— Short problem —
Reproduce the listing lines starting at the line containing "Philadelphia Quakers | Pct.: bold -> normal" and ending at the line containing "2021 | Population: 8,581 -> 8,851", including both, with no changes. Leave the pictures out.

— Records shown —
▽

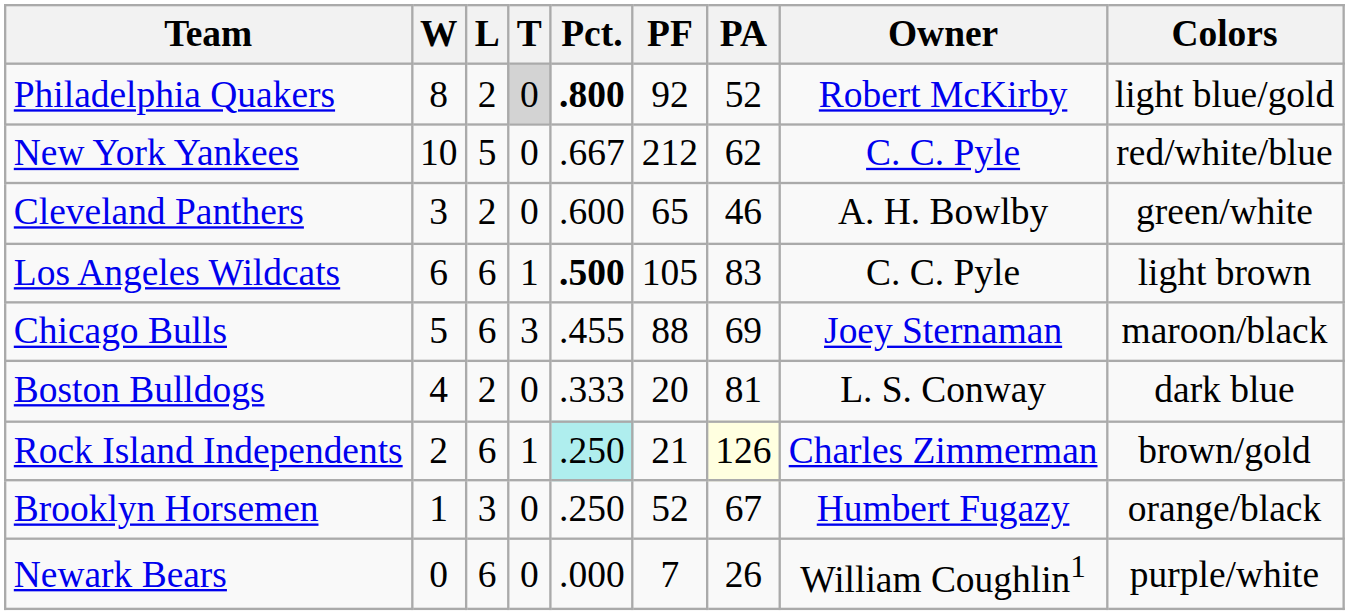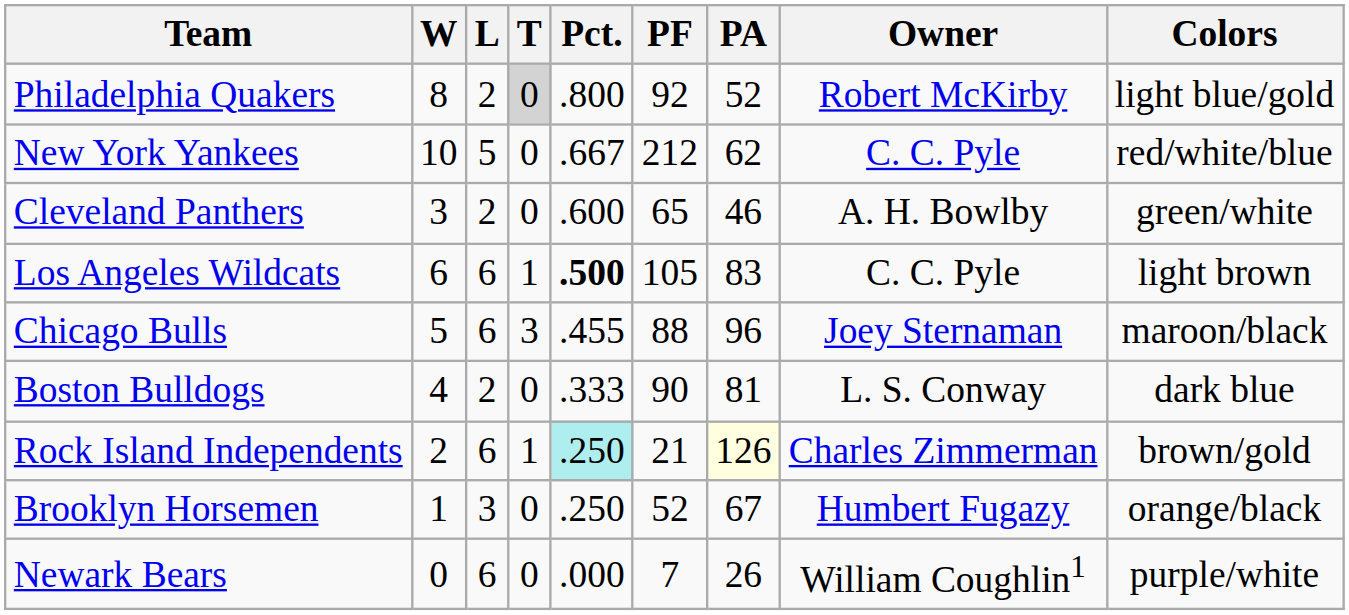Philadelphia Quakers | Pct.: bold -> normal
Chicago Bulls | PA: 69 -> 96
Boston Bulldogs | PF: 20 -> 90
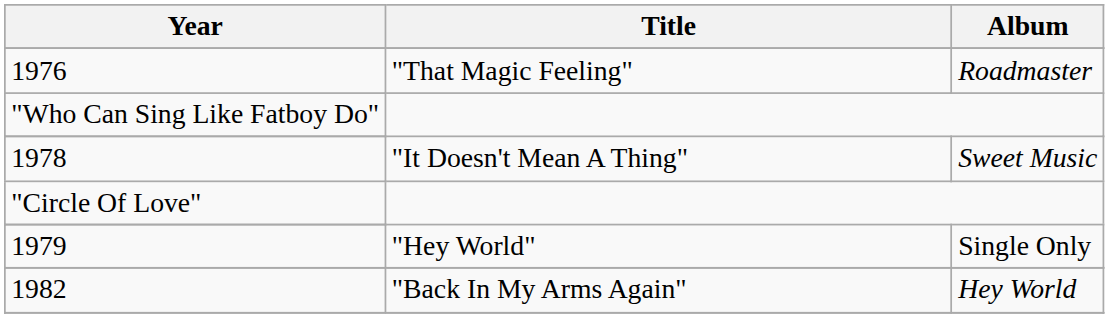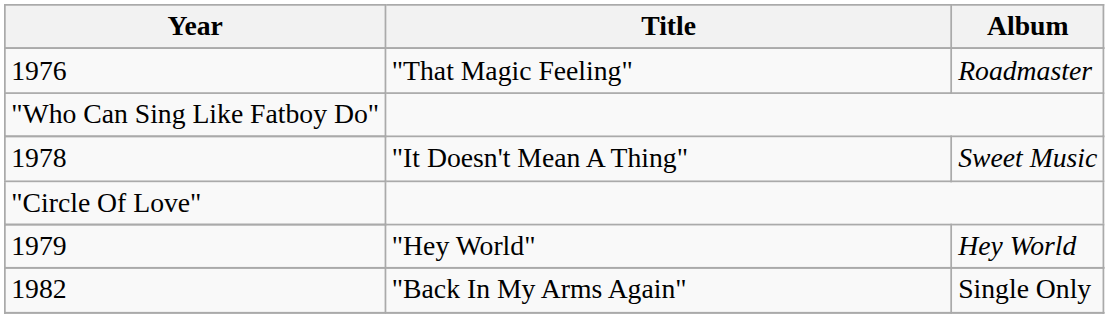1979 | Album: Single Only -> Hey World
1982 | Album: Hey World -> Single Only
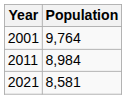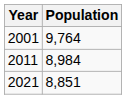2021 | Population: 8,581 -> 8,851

△
▽

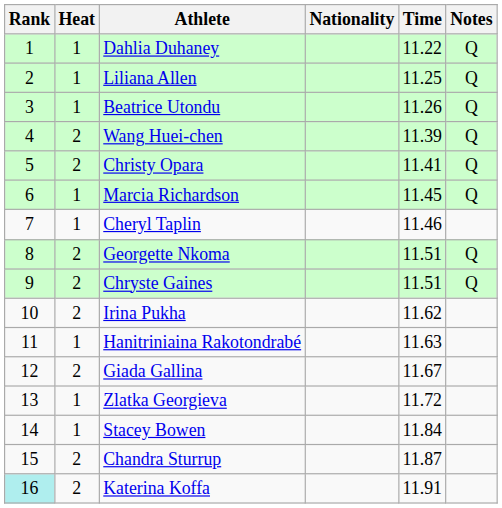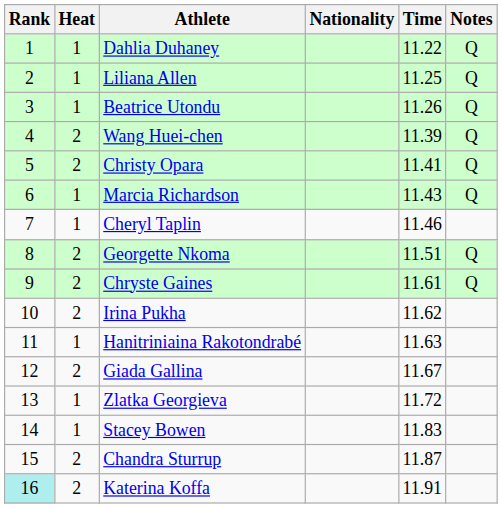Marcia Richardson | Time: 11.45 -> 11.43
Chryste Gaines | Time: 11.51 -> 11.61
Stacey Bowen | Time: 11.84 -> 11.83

△

— Task solution —
Philadelphia Quakers | Pct.: bold -> normal
Chicago Bulls | PA: 69 -> 96
Boston Bulldogs | PF: 20 -> 90
1979 | Album: Single Only -> Hey World
1982 | Album: Hey World -> Single Only
2021 | Population: 8,581 -> 8,851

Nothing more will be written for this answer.